▶ **Exercise**: Find the string "lines" in the data, then copy every line where it is found.

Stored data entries
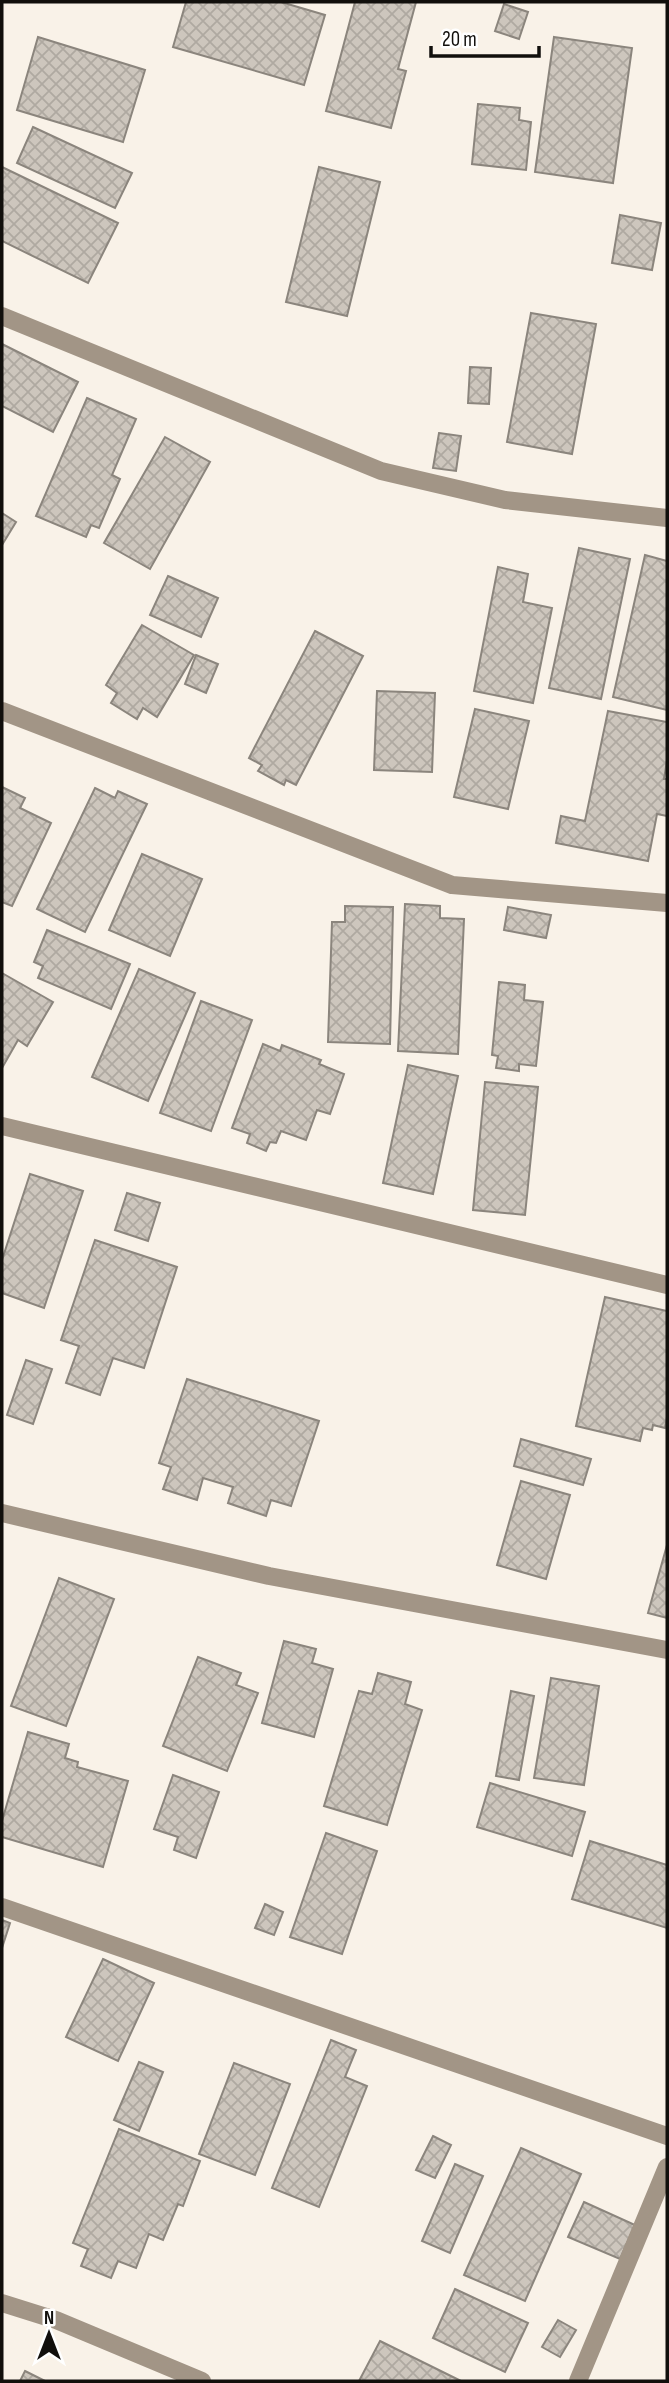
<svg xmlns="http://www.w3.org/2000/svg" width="669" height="2383" viewBox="0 0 669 2383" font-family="'Sofia Sans Condensed',sans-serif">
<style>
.building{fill:url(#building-cross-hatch);stroke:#8b857d;stroke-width:2}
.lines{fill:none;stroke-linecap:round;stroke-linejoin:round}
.street{stroke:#a29586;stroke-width:18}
</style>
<defs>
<pattern id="building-cross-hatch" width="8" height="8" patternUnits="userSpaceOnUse" patternTransform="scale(1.75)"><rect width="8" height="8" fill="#cdc6bd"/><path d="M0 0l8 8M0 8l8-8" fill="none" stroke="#afa9a1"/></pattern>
</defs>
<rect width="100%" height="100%" fill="#f9f2e8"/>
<g class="building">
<polygon points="186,2 281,2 325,15 304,85 173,47"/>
<polygon points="355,2 416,2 398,69 406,71 391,128 326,111"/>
<polygon points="504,4 528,12 519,39 495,31"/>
<polygon points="38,37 145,70 123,142 17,110"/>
<polygon points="554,37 632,48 613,183 535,172"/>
<polygon points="478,104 520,108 519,120 531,122 526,170 472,164"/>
<polygon points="33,127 132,173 115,208 17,163"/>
<polygon points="2,167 118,223 88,283 2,241"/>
<polygon points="319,167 380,182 347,316 286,302"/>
<polygon points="620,215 661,223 652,270 612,263"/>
<polygon points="531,313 596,324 572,454 507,442"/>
<polygon points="2,344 78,382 53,432 2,406"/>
<polygon points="470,367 491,368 489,404 468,403"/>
<polygon points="87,398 136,419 112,475 120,479 99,528 91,525 86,537 36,516"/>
<polygon points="439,433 461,436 456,471 433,468"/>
<polygon points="165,437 210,462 150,569 104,543"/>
<polygon points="2,513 16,522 2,545"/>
<polygon points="579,548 630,559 601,699 549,688"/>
<polygon points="645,555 667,561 667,710 613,697"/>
<polygon points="498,567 528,574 523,602 552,608 533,703 474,691"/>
<polygon points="168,576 218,598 201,637 150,615"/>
<polygon points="142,625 194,655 157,717 143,708 137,719 111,703 117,693 106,685"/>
<polygon points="315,631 363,656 296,785 286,780 284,785 258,771 262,765 249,758"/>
<polygon points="196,655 218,664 206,693 185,684"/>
<polygon points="377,691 435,693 432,772 374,770"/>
<polygon points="475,709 529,721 508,809 454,797"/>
<polygon points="608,711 667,722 667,761 664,779 667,779 667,816 657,814 648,861 556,843 561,816 585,821"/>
<polygon points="2,787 25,798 20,808 51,823 12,906 2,902"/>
<polygon points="95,788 115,798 118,791 147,804 85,932 37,909"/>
<polygon points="142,854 202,879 170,956 109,930"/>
<polygon points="405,904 440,906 440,918 464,919 458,1054 398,1051"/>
<polygon points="345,906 393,907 390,1044 328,1042 332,922 345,922"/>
<polygon points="508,907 551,915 546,938 504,930"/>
<polygon points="47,930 130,964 111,1009 38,978 43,966 34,962"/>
<polygon points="139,969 195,993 148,1101 92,1077"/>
<polygon points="2,973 53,1002 27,1046 18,1040 2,1068"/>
<polygon points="499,982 525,985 524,1000 543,1002 536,1066 519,1064 519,1071 496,1068 498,1056 492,1055"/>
<polygon points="201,1001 252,1020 211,1131 160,1113"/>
<polygon points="263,1044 280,1051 282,1045 321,1060 319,1064 344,1074 330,1114 317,1110 306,1140 281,1131 276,1143 270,1142 266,1151 247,1143 250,1134 232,1128"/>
<polygon points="408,1065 458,1076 433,1194 383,1183"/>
<polygon points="485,1082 538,1087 525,1215 473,1210"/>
<polygon points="30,1174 83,1191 44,1308 2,1293 2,1260"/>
<polygon points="127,1193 160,1203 148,1241 115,1230"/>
<polygon points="95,1240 177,1267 144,1368 113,1358 100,1395 66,1383 79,1346 61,1340"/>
<polygon points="605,1297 667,1311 667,1417 665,1428 653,1425 652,1430 643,1428 640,1441 576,1426"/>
<polygon points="26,1360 52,1369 33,1424 7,1415"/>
<polygon points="187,1379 319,1421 291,1506 271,1500 266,1516 228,1503 233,1487 203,1478 197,1500 163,1489 171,1467 159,1463"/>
<polygon points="521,1439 591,1459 583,1485 514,1466"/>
<polygon points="521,1481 570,1495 546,1579 497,1565"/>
<polygon points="667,1545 667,1618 648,1613"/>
<polygon points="59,1578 114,1599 66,1726 11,1706"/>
<polygon points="284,1641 316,1649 312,1663 333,1669 314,1737 262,1723"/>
<polygon points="198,1657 241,1673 236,1685 258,1693 227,1771 163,1746"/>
<polygon points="378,1673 411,1682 405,1704 422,1710 387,1825 324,1806 359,1691 372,1694"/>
<polygon points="551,1678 599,1686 584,1785 534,1778"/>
<polygon points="511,1691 534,1696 519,1780 496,1776"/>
<polygon points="28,1732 69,1744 65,1758 78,1762 77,1767 128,1781 103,1867 2,1837 2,1821"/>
<polygon points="173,1775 219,1792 196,1858 174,1850 178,1837 154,1829"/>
<polygon points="490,1783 585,1812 572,1856 477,1827"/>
<polygon points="326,1833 377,1851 342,1954 290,1937"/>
<polygon points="590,1841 667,1865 667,1928 572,1899"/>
<polygon points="265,1904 283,1912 274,1935 255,1928"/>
<polygon points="2,1920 10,1923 2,1948"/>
<polygon points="103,1959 154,1983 118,2061 66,2037"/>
<polygon points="331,2040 356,2050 345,2077 367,2086 319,2207 272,2188"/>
<polygon points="139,2062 163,2072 139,2131 114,2120"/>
<polygon points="234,2063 290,2084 255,2175 199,2154"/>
<polygon points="119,2129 200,2161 183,2206 178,2204 163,2240 149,2234 136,2268 118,2261 111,2278 81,2266 88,2249 73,2243"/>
<polygon points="433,2136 451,2145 435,2178 416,2170"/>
<polygon points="521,2148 581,2174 525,2301 464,2275"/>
<polygon points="455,2164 483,2176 450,2253 422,2241"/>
<polygon points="584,2202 635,2225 620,2259 568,2237"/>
<polygon points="455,2289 528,2323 505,2372 433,2338"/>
<polygon points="558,2320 576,2330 560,2357 542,2347"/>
<polygon points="380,2341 461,2381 359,2381"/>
<polygon points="25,2371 45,2381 20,2381"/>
</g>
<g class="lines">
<g class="street">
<polyline points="2,316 381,471 505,500 667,518"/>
<polyline points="2,711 452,885 667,903"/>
<polyline points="2,1126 667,1285"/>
<polyline points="2,1513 269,1576 667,1650"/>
<polyline points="2,1907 667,2136"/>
<polyline points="2,2303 56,2320 202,2381"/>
<polyline points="578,2381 667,2167"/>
</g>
</g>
<rect width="669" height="2383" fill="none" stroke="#110f0c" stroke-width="7"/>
<g transform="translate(49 2334)" stroke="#ffffff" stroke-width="5" paint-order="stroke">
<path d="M0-5L12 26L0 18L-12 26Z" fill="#110f0c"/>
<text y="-10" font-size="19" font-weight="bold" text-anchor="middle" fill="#110f0c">N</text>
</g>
<path d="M431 46v10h108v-10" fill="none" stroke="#110f0c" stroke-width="3.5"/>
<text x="442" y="46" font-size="21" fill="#110f0c" stroke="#ffffff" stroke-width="5" paint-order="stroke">20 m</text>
</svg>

▶ **Answer for this exercise**:
.lines{fill:none;stroke-linecap:round;stroke-linejoin:round}
<g class="lines">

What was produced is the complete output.